Clovis : Moi je suis sportif depuis tout petit, mais le vélo pas du tout ! J’avais une base mais j’étais loin d’être un pro, donc j’ai appris à pédaler et c’est une expérience fabuleuse. Je suis plutôt course et marche à la base. Mais je suis resté à un niveau débutant, d’ailleurs quand j’ai couru un marathon une fois, j’ai dû mettre presque 5 heures, donc tranquillement et histoire de ne pas être totalement cramé à l’arrivée (rires). Mais, pour en revenir au film, quand vous arrivez au bout de plusieurs heures de vélo, vous êtes fatigués mais en même temps il faut pouvoir rester concentré, mais les traits sont tirés après avoir pédalé toute la journée…! Il faut surtout rester dans un même mouvement pour pouvoir pédaler à côté de la caméra, pour les différents plans du film.

Avez-vous suivi un régime alimentaire particulier ? 

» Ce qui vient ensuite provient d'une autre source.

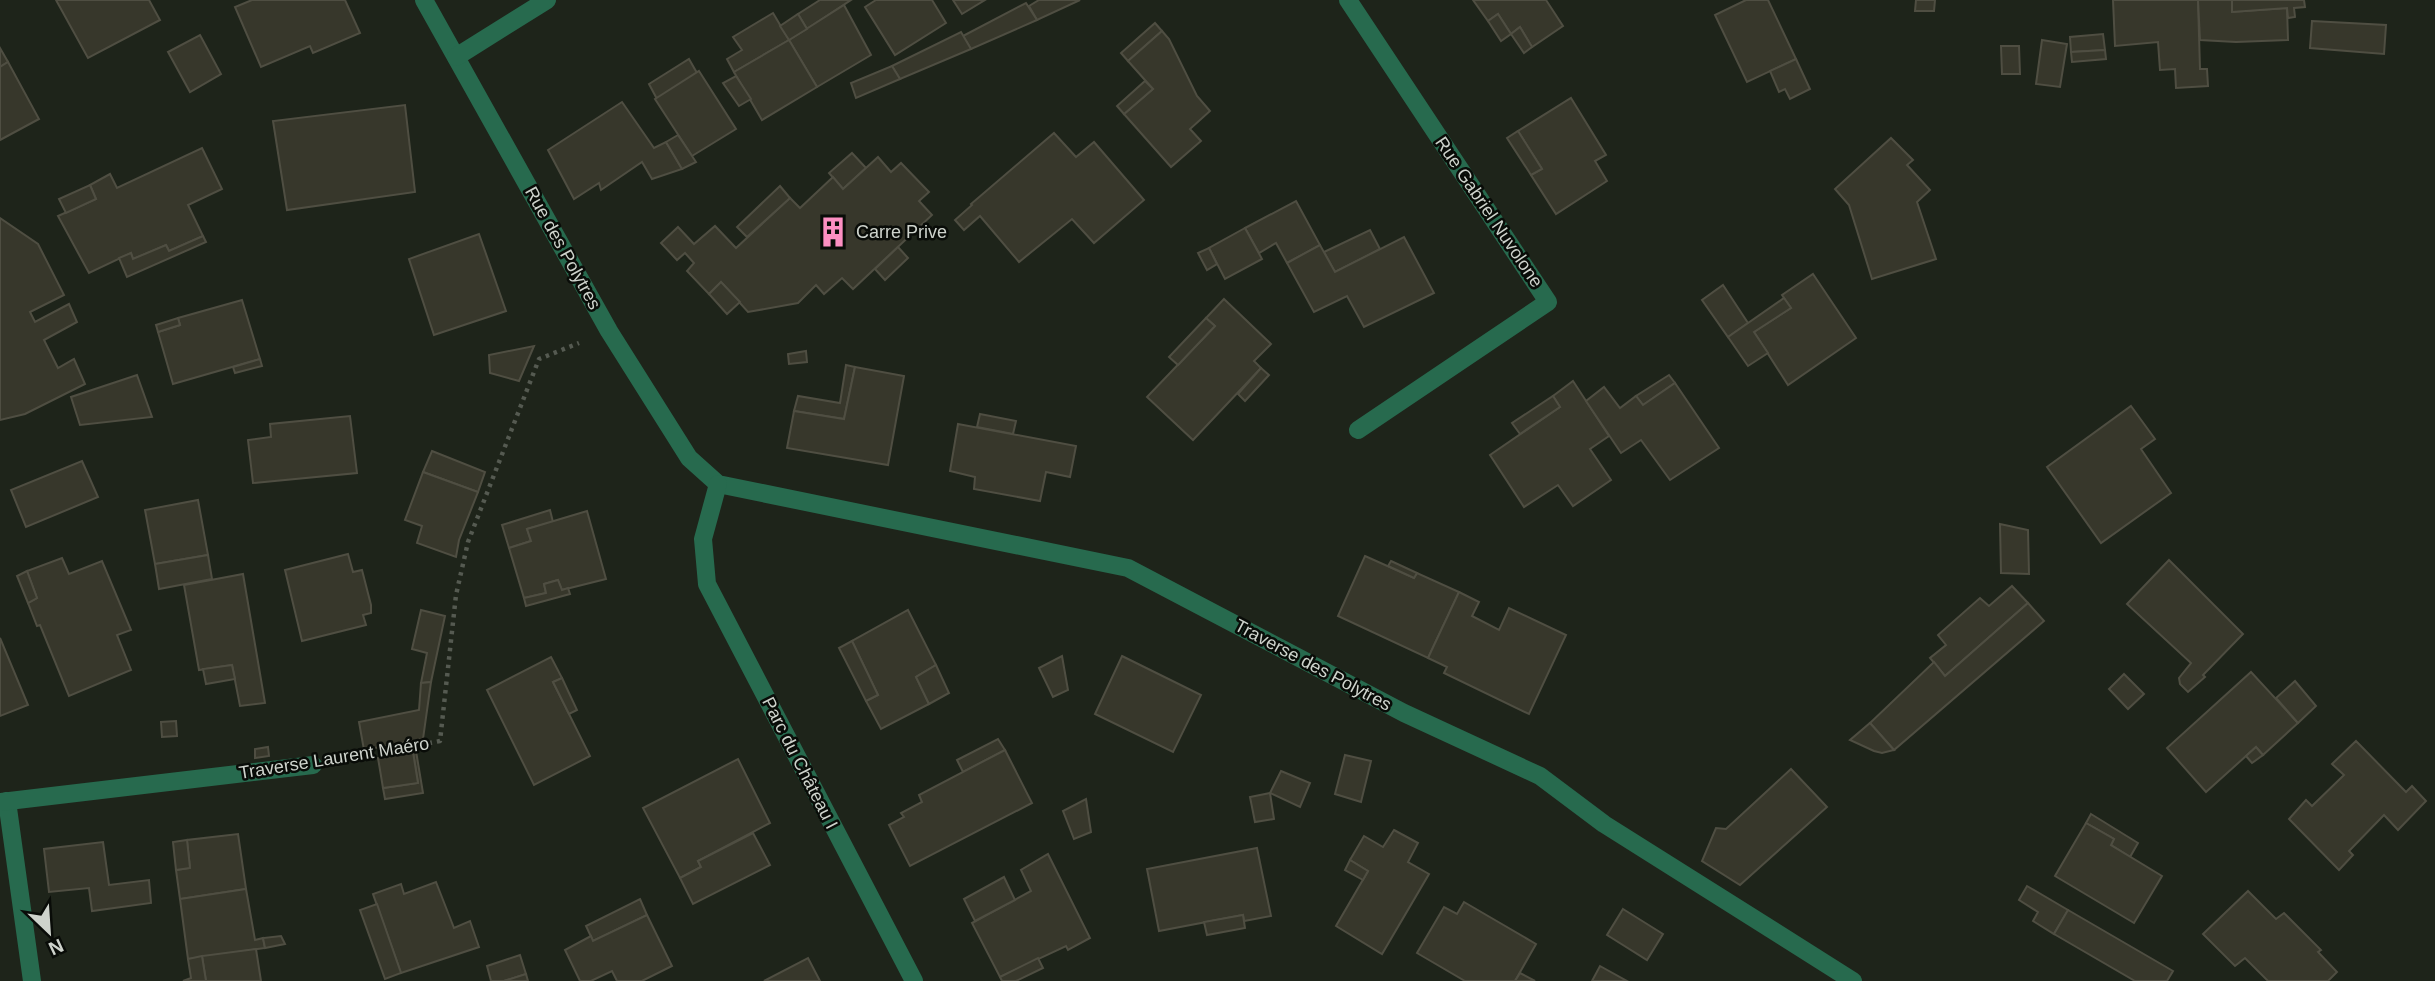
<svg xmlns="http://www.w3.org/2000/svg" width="2435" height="981" font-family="Helvetica,sans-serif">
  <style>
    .building { fill: #37372b; stroke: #4f4e42; stroke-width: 2 }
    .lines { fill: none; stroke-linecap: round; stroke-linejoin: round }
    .path { stroke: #555a51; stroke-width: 4.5; stroke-dasharray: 3.5 5; stroke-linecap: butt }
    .minor { stroke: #276a4e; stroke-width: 18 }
    .labels { text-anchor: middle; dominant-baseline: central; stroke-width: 5; stroke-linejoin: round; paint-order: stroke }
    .street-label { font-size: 18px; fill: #ced3cc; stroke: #090c08 }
    .poi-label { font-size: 18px; fill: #ced3cc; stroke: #090c08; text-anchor: start }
  </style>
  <rect width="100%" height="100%" fill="#1e241a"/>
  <g class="building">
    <polygon points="56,0 149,0 160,20 88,58"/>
    <polygon points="252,0 345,0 360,33 313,53 310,46 261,67 235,7"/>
    <polygon points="820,0 851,0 807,29 798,14"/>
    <polygon points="876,0 932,0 946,23 895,55 865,7"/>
    <polygon points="953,0 985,0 962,14"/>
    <polygon points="1039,0 1080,0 1037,20 1029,6"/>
    <polygon points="1473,0 1546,0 1563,26 1532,47 1520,27 1511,34 1498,14 1488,21"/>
    <polygon points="1746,0 1768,0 1796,59 1747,82 1715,15"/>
    <polygon points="1916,0 1935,0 1934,11 1915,11"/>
    <polygon points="2113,0 2198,0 2200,69 2207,69 2208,86 2176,88 2175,69 2160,70 2158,42 2115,46"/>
    <polygon points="2198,0 2232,0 2232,12 2287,8 2288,40 2236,42 2200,40"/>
    <polygon points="2232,0 2304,0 2305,7 2294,8 2295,17 2288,18 2287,8 2232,12"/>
    <polygon points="1026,3 1037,20 971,49 963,36"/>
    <polygon points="844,5 871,55 817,87 789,40"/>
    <polygon points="773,13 789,40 734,72 727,59 742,50 733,37"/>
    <polygon points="798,14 807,29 789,40 780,26"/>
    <polygon points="1498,14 1511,34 1501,41 1488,21"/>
    <polygon points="2312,21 2386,25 2384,54 2310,48"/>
    <polygon points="1155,23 1162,31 1128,61 1121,53"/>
    <polygon points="1520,27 1532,47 1524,53 1511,34"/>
    <polygon points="1162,31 1169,39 1197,96 1210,111 1190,129 1201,141 1171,167 1124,114 1153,89 1128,61"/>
    <polygon points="961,32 971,49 900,79 892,66"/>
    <polygon points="2103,34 2105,50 2071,52 2070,37"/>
    <polygon points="200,35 221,74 190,92 168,52"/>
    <polygon points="789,40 817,87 762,120 734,72"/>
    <polygon points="2042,40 2067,44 2060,87 2036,84"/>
    <polygon points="2001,46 2019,46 2020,74 2002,74"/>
    <polygon points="0,48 8,62 0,67"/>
    <polygon points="2105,50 2106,59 2072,62 2071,52"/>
    <polygon points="689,59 697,73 657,99 649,84"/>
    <polygon points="1796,59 1810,89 1790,99 1785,89 1779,92 1770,71"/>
    <polygon points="8,62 39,119 0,140 0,67"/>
    <polygon points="892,66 900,79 856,98 851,83"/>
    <polygon points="699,71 736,129 692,156 655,99"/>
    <polygon points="736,76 751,99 739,106 723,83"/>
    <polygon points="1145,81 1153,89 1124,114 1117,106"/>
    <polygon points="1571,98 1606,155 1595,161 1607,181 1556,214 1531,175 1542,169 1518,131"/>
    <polygon points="622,102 654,148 666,142 682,169 652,179 642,162 601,190 599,183 574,199 548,150"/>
    <polygon points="405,105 415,192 287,210 273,121"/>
    <polygon points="1518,131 1542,169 1531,175 1507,138"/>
    <polygon points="1054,133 1076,157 1094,142 1144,200 1094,243 1072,219 1019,262 980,216 964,230 955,220 972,205 971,204"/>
    <polygon points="678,135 696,162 682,169 666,142"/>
    <polygon points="1891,138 1913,160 1907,165 1930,190 1917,202 1936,259 1872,279 1849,205 1835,189"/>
    <polygon points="202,148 222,189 188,205 203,236 169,251 166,245 133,259 131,253 89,273 58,216 96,199 90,185 110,174 117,188"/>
    <polygon points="852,153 866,168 843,189 829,173"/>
    <polygon points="878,157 891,172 901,163 929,192 919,201 932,215 853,289 842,278 824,294 816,285 798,303 748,312 721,282 709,294 687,271 694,263 685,253 677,260 661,243 678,227 694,244 715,226 736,248 790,198 800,208 833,177 843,189"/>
    <polygon points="90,185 96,199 66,213 59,199"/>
    <polygon points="780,186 790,198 747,237 737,227"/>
    <polygon points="1296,201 1320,245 1287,263 1276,243 1259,253 1245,228"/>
    <polygon points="0,218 38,244 64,295 30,312 35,322 69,304 77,322 44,340 58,368 74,359 85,384 25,414 0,420"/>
    <polygon points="1245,228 1262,259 1225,279 1209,248"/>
    <polygon points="1370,230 1380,249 1335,272 1324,252"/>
    <polygon points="479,234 506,311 434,335 409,259"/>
    <polygon points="203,236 206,242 127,277 119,258 131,253 133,259 166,245 169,251"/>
    <polygon points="1404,237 1434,293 1364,327 1347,296 1314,312 1287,263 1320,245 1335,272"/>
    <polygon points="898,247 908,258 885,280 875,269"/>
    <polygon points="1209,248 1217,264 1207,270 1198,253"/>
    <polygon points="1813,274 1856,338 1788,385 1754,332 1791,308 1782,295"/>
    <polygon points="721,282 740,302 727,314 709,294"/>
    <polygon points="1723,285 1748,323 1728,337 1702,300"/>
    <polygon points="1784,298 1791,308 1754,332 1768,353 1748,366 1728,337"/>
    <polygon points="1224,299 1271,344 1254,361 1261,368 1193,440 1147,397 1215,326 1206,318"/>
    <polygon points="242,300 260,359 173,384 158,332 180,325 178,318"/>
    <polygon points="178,318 180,325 158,332 156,325"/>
    <polygon points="1206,318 1215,326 1178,365 1169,357"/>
    <polygon points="534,346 519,381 490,373 489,355"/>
    <polygon points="806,351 807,362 789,364 788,354"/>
    <polygon points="260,359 262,366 235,373 233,367"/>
    <polygon points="846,365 855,367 844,419 794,411 798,396 840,403"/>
    <polygon points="855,367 904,376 888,465 787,448 794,411 844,419"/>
    <polygon points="1261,368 1269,375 1245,401 1238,394"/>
    <polygon points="137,375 152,417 80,425 71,397"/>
    <polygon points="1669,375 1675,383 1643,405 1636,396"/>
    <polygon points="1573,381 1609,436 1590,449 1611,480 1573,506 1558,485 1524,507 1490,455 1560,407 1553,396"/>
    <polygon points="1675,383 1719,448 1670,480 1641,440 1621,453 1586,401 1604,387 1620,408 1636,396 1643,405"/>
    <polygon points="1553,396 1560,407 1520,434 1512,423"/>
    <polygon points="2131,406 2155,439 2141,449 2171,493 2101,543 2047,467"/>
    <polygon points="980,414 1016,421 1013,434 977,427"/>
    <polygon points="350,416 357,473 253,483 248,440 271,437 270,424"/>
    <polygon points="958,424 1076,446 1070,477 1046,472 1040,501 974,489 975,477 950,471"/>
    <polygon points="432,451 485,472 478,492 423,472"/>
    <polygon points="82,461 98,497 26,527 11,490"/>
    <polygon points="423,472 478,492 459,540 456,557 417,543 422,526 405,520"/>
    <polygon points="198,500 208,555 155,564 145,510"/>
    <polygon points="550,510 553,522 527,529 531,541 509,548 502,525"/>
    <polygon points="587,511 606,579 562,590 558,580 544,584 546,593 524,598 509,548 531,541 527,529"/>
    <polygon points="2000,524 2028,530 2029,574 2001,573"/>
    <polygon points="348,554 353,572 362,570 371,605 371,613 363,615 366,625 302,641 285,570"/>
    <polygon points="208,555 212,579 159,589 155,564"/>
    <polygon points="1365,556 1414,578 1417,573 1459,592 1428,658 1338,616"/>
    <polygon points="62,558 69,574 102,561 131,630 117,635 131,670 69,696 40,625 37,626 28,603 37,598 27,571"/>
    <polygon points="2169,560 2243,634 2203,675 2205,677 2188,692 2180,684 2179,678 2191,663 2127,604"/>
    <polygon points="1391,561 1417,573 1414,578 1388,566"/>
    <polygon points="27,571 37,598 28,603 17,576"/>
    <polygon points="243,574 265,703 240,706 232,665 199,670 184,585"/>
    <polygon points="558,580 562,590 568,588 570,594 526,606 524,598 546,593 544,584"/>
    <polygon points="2012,586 2028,603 1945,676 1930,658 1946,645 1938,635 1980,598 1989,606"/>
    <polygon points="1459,592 1479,602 1472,616 1499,630 1509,608 1566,635 1529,714 1444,673 1447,667 1428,658"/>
    <polygon points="2028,603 2044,621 1894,750 1870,723 1934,662 1945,676"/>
    <polygon points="421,610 445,616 431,682 421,683 427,653 412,649"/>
    <polygon points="908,610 936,665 916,677 929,704 881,729 866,701 878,695 852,641"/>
    <polygon points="0,638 28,705 0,716"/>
    <polygon points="852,641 878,695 866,701 839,648"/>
    <polygon points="1062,656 1068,690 1053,697 1039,668"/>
    <polygon points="1122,656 1201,695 1173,752 1095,714"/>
    <polygon points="551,657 562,678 553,682 590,756 534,785 487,690"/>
    <polygon points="232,665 235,679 206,684 203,669"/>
    <polygon points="936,665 949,693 929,704 916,677"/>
    <polygon points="2251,672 2298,723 2263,755 2256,747 2206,792 2167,748"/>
    <polygon points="2124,674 2144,694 2128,709 2109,689"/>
    <polygon points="562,678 577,710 569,714 553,682"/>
    <polygon points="2295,681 2316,706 2298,723 2276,698"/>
    <polygon points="431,682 423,739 364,750 359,722 419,710 421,683"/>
    <polygon points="176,721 177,736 162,737 161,722"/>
    <polygon points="1870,723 1894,750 1882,753 1874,751 1850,740"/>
    <polygon points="998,739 1005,750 963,772 957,760"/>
    <polygon points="2356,741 2406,792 2412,786 2426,801 2398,830 2384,815 2349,851 2353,855 2339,870 2289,819 2306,800 2312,806 2344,775 2332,764"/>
    <polygon points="268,747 269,756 255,758 255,749"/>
    <polygon points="2256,747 2263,755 2252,763 2246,756"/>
    <polygon points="1005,750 1032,803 910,866 889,825 904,817 901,813 922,802 919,795"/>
    <polygon points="416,751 423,793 385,799 383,788 418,783 413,752"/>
    <polygon points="413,752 418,783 383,788 378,758"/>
    <polygon points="1345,755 1371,761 1361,802 1335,794"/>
    <polygon points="738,759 770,823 698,861 701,867 680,878 643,808"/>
    <polygon points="1791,769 1827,807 1740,885 1702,861 1716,828 1726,829"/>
    <polygon points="1281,771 1310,783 1300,807 1270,793"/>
    <polygon points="1270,793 1274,819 1255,822 1250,797"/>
    <polygon points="1086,799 1091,832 1074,839 1063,811"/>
    <polygon points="2091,814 2138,843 2130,857 2111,845 2114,839 2086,823"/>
    <polygon points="2086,823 2114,839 2111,845 2162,876 2134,923 2055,876"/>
    <polygon points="1394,830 1418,843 1408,862 1429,874 1382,954 1336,926 1368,871 1350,860 1364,836 1383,847"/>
    <polygon points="753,833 770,865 693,904 680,878 701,867 698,861"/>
    <polygon points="238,834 246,889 180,899 176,870 190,868 187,840"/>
    <polygon points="187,840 190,868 176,870 173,842"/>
    <polygon points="103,842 109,885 149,880 151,903 92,911 89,888 49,892 44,849"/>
    <polygon points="1257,848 1271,916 1244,921 1243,915 1159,931 1147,869"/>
    <polygon points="1048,854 1090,938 1068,950 1066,946 1000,977 972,923 1031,891 1021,870"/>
    <polygon points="1350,860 1368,871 1363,880 1345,870"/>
    <polygon points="1004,877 1015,900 975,921 964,899"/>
    <polygon points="436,882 454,928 470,921 479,947 401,973 373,894 401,884 404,894"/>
    <polygon points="2027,886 2068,910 2054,934 2033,921 2038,912 2019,900"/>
    <polygon points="246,889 255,940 263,938 265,948 188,959 180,899"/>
    <polygon points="2248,891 2276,919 2284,913 2321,950 2318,952 2337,972 2328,981 2268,981 2245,958 2235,966 2203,934"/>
    <polygon points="640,899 647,915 593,941 586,926"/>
    <polygon points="1464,902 1536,944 1515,981 1465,981 1417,953 1444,907 1457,914"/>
    <polygon points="377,904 401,973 385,979 360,910"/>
    <polygon points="1623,909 1663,934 1647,960 1607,935"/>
    <polygon points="2068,910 2173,971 2167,981 2135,981 2054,934"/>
    <polygon points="647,915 672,966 642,981 617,981 612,971 591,981 580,981 565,950 591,936 593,941"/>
    <polygon points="1243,915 1245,928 1207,935 1204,922"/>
    <polygon points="281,936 285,944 265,948 263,938"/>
    <polygon points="256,949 261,981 206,981 202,956"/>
    <polygon points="520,955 526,974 504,981 491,981 487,966"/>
    <polygon points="202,956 206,981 183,981 191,978 188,959"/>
    <polygon points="808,958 820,981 764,981"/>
    <polygon points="1038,958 1043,968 1016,981 1002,981 1000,977"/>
    <polygon points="1600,966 1627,981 1592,981"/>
    <polygon points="1520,973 1535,981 1515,981"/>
    <polygon points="526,974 528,981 504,981"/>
  </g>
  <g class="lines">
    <polyline class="path" points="345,759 440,741 456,595 468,542 539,359 579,343"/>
    <g class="minor">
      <polyline points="424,0 609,331 689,458 718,484 1128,568 1404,713 1540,776 1604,824 1853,981"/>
      <polyline points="1348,0 1548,302 1358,430"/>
      <polyline points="456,57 547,0"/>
      <polyline points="718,484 703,539 707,584 914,981"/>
      <polyline points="7,801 32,981"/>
      <polyline points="0,802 313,765"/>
    </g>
  </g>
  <defs>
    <g id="building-bare" transform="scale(2.415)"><path d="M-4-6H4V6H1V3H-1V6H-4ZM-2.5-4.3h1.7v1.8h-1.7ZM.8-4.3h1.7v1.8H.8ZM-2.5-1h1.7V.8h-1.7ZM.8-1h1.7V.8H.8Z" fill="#fc8fc2" stroke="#090c08" stroke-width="2.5" paint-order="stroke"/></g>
  </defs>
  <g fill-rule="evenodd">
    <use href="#building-bare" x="833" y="232"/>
  </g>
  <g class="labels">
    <g class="street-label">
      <text transform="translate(1489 212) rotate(56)">Rue Gabriel Nuvolone</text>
      <text transform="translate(563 248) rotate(61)">Rue des Polytres</text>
      <text transform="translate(1313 665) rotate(28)">Traverse des Polytres</text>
      <text transform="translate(334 758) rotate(-9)">Traverse Laurent Maéro</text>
      <text transform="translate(800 763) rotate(63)">Parc du Château I</text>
    </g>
    <g class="poi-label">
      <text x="856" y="232">Carre Prive</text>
    </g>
  </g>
  <g transform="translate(49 932) rotate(155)" stroke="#090c08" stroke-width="5" paint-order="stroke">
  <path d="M0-5L12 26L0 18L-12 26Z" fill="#ced3cc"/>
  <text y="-10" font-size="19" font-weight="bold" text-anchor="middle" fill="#ced3cc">N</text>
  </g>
</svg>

Clovis : Effectivement, on a fait un régime alimentaire « Frosties » avec le tigre est en toi (rires) ! C’était avant tout pour éliminer du poids. C’est comme un sac à dos, plus on vide le poids du sac, plus on est léger et plus c’est facile. Ça évite également des tendinites et des fractures, on se sent plus à l’aise pour pédaler.



Laurent, en tant que réalisateur, est-ce que vous sentiez cette pression du coureur ?
Laurent : Je ressentais la pression surtout par rapport aux coureurs semi pros, qui nous ont beaucoup aidés et qui étaient les compagnons de Tony Aniello. C’était des types super. Ils font des courses de très haut niveau, des sacrifices pour s’entraîner, et ils ont tous un vrai boulot à côté. La pression était plus avec eux sur l’exigence que demande ce sport. L’hygiène qu’ils ont, c’est impressionnant. C’est vraiment des gens à découvrir !

Clovis, pensez-vous un jour faire un tandem avec Benoît Poelvoorde, autre fameux acteur de vélo ? 


J’ai déjà eu la chance de jouer quelques scènes avec Benoît, dans « Astérix » notamment, c’est un acteur et une personne que j’adore… Ce serait effectivement rigolo de faire une rencontre avec les personnages de François et Ghislain, mais bon il faut tout d’abord que le film marche bien ! (rires).